The shift in what matters
When you have a reliable autonomous orchestration layer, the bottleneck shifts. It’s no longer “how fast can someone write this code.” It’s “how clearly can someone describe what needs to be built.”
Task decomposition becomes the critical skill. A well-decomposed issue — clear scope, explicit success criteria, sensible dependency ordering — flows through the system cleanly. A vague issue produces vague tasks that produce vague code that fails quality checks and gets re-queued. The quality of the input determines the quality of the output, just as it always has. The difference is that good input now scales.
The developers who thrive in this model aren’t necessarily the fastest coders.
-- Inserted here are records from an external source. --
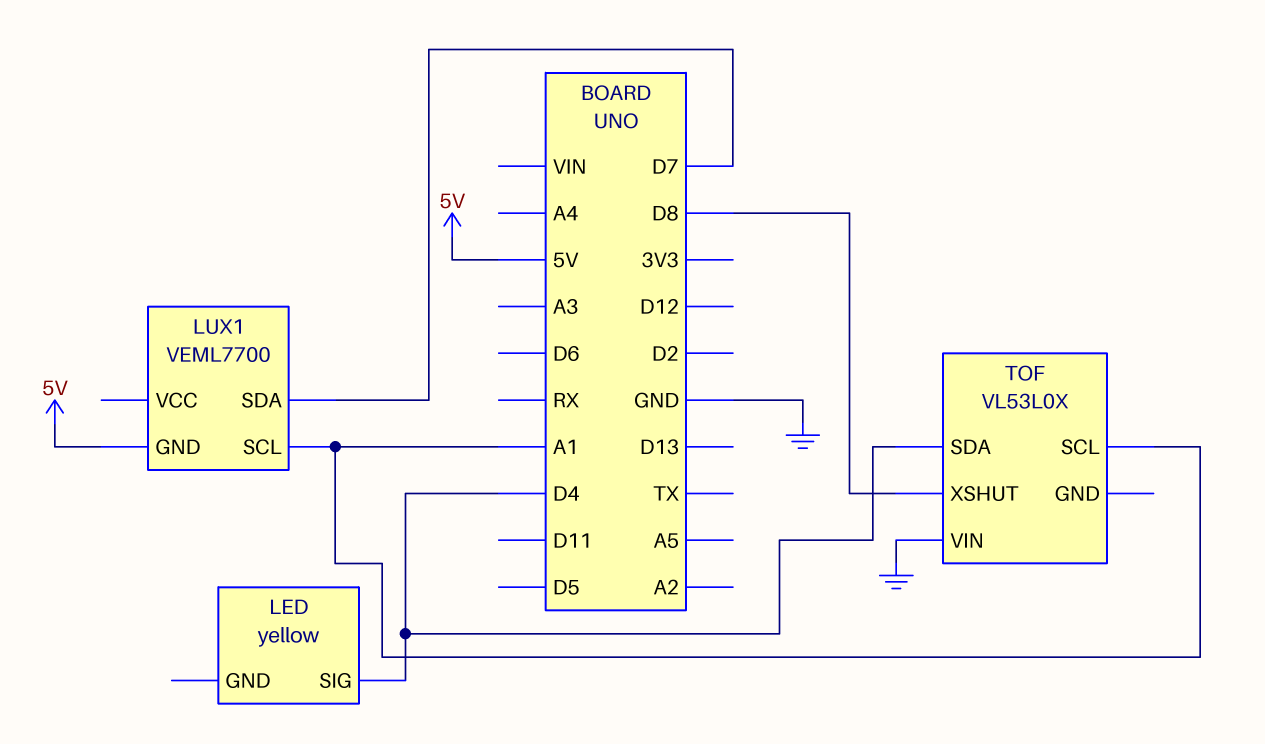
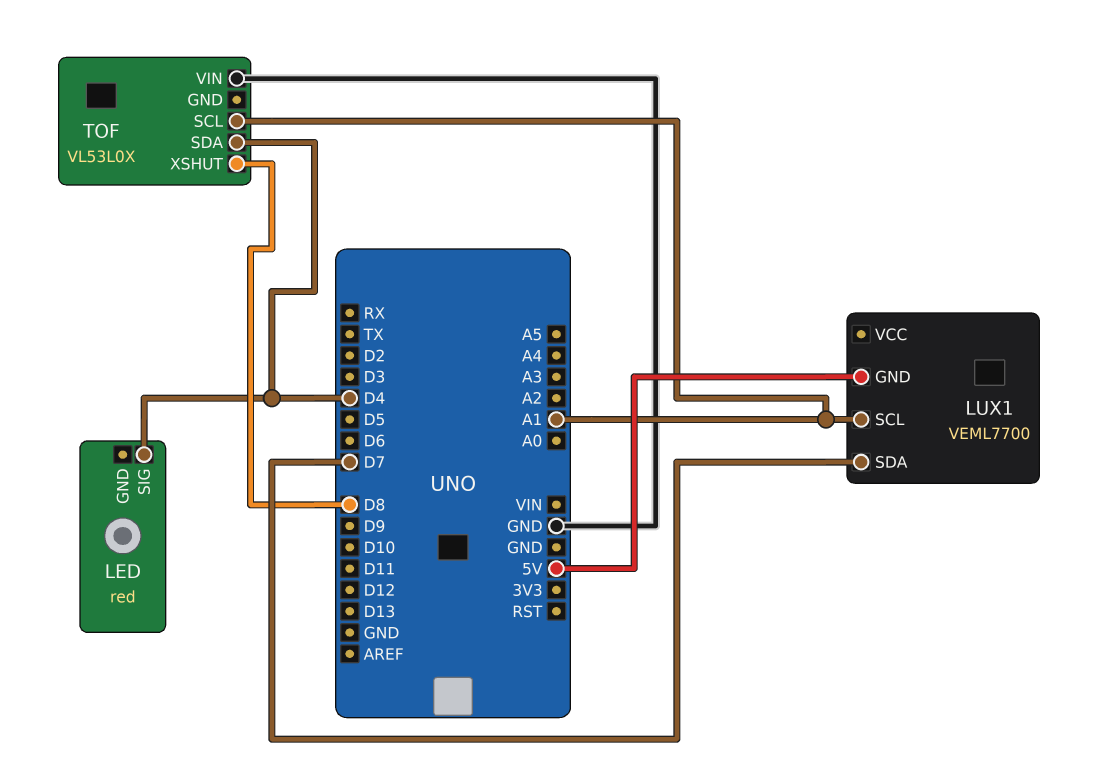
LED: yellow -> red

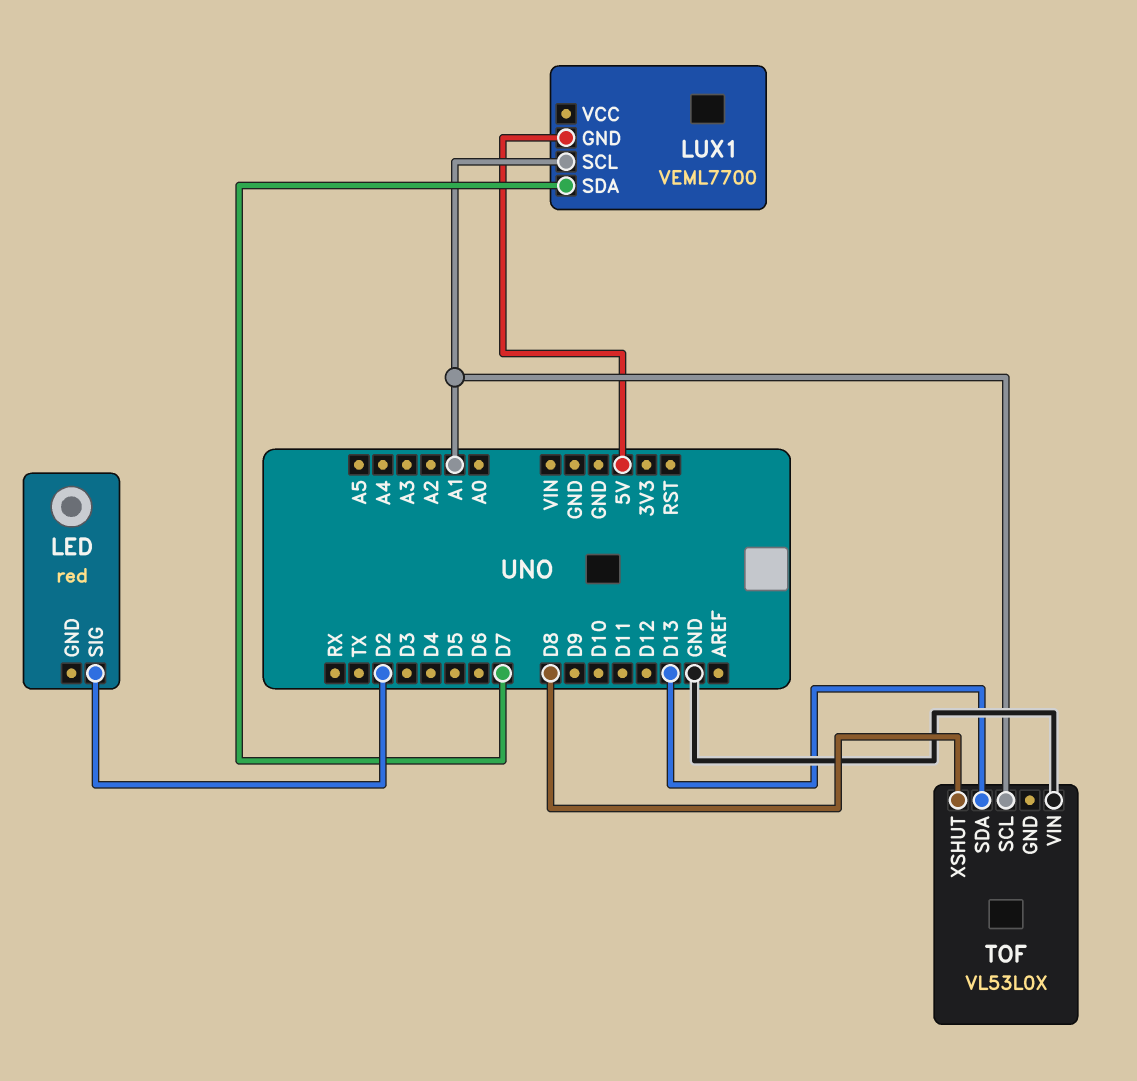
LED pin SIG: D4 -> D2
TOF pin SDA: D4 -> D13

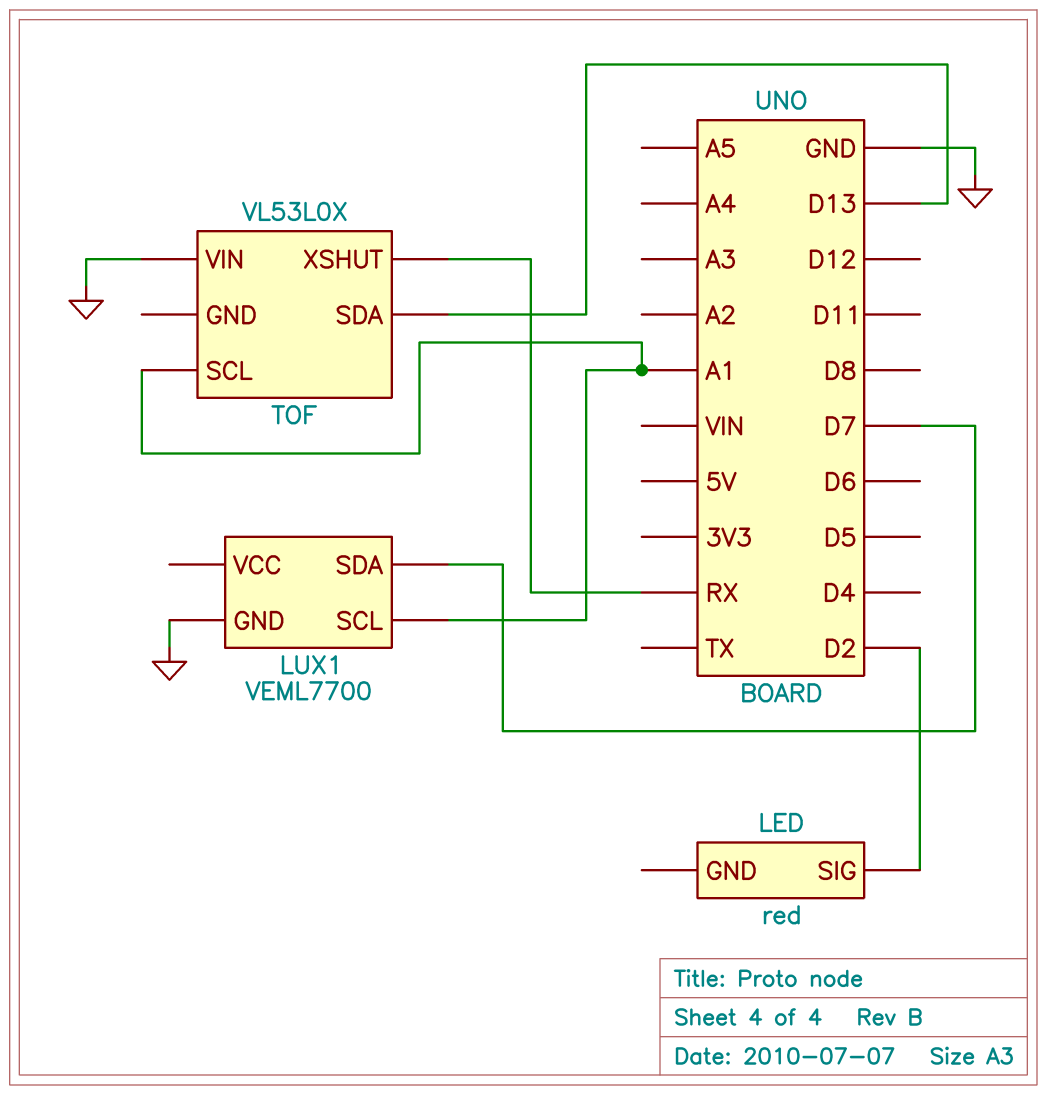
LUX1 pin GND: 5V -> GND
TOF pin XSHUT: D8 -> RX

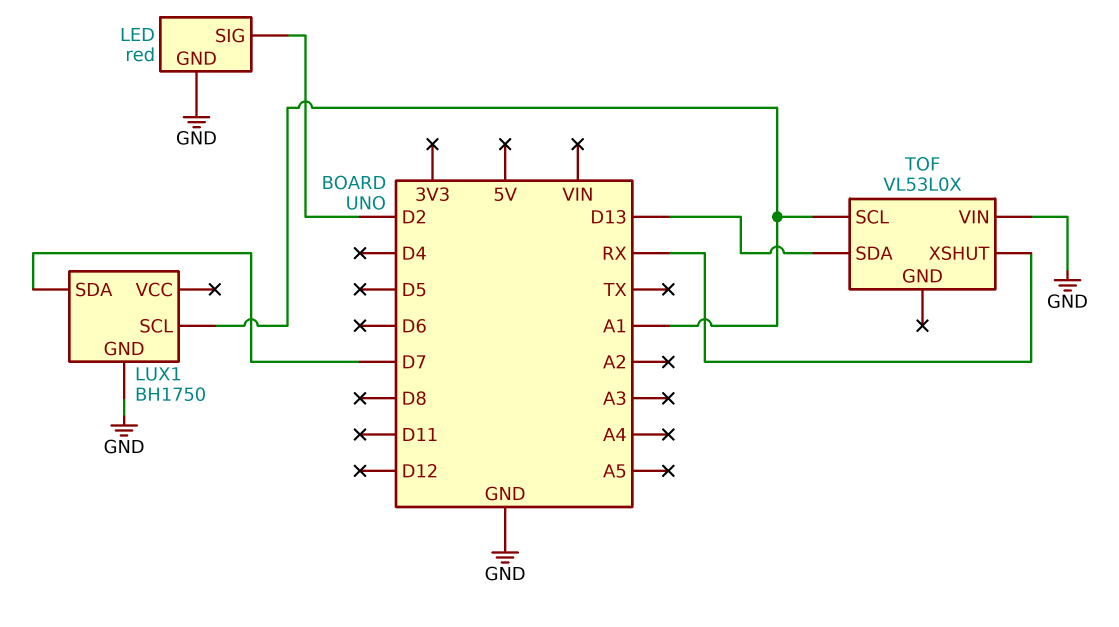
LED pin GND: none -> GND
LUX1: VEML7700 -> BH1750

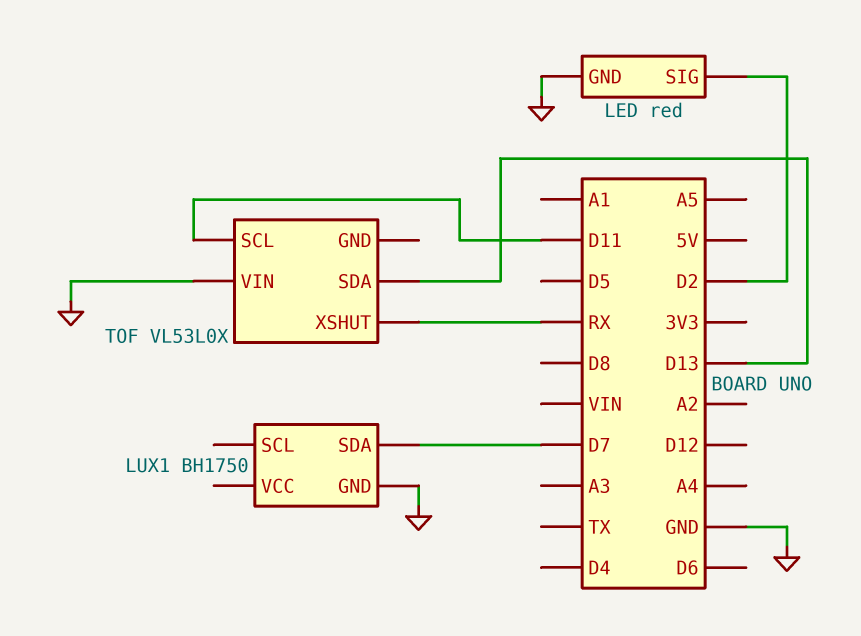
LUX1 pin SCL: A1 -> none
TOF pin SCL: A1 -> D11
They’re the ones who can think clearly about what a system needs to do, break it into pieces that can be executed independently, and describe those pieces precisely enough that an autonomous agent can act on them.
If that sounds like engineering management, it should. The role of the human in an autonomous agent system looks a lot like the role of a good engineering manager: set direction, remove blockers, review output, course-correct when needed. The agents are the team.
Starting small
If you want to experiment with these patterns, start with the smallest possible version. A shell script that invokes an AI agent in non-interactive mode, reads the output, and loops. Give it access to a task tracker and a repository. Let it do one thing: check for new tasks, pick the highest priority one, execute it, commit the result. No workers, no memory system, no adaptive sleep. Just the cycle.
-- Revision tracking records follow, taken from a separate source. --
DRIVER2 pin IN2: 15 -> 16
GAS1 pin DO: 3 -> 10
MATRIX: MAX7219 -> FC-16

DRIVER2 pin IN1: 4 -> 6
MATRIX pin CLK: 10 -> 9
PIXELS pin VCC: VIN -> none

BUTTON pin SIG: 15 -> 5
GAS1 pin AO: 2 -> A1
Once that’s working, add the admin/worker split. The main loop becomes the admin — it reads tasks but doesn’t execute them. Instead, it spawns a separate agent process for each task, pointed at an isolated worktree. Now you have parallelism and failure isolation.
Then add sleep heuristics. Then add quality scanning on completed work. Then add a memory layer. Each addition compounds on the last. You’re building the flywheel one piece at a time.
The patterns are simple. The discipline of applying them consistently is the hard part. But once the loop is running — once you can file an issue from your phone and wake up to a pull request — the leverage is unlike anything else in software development today.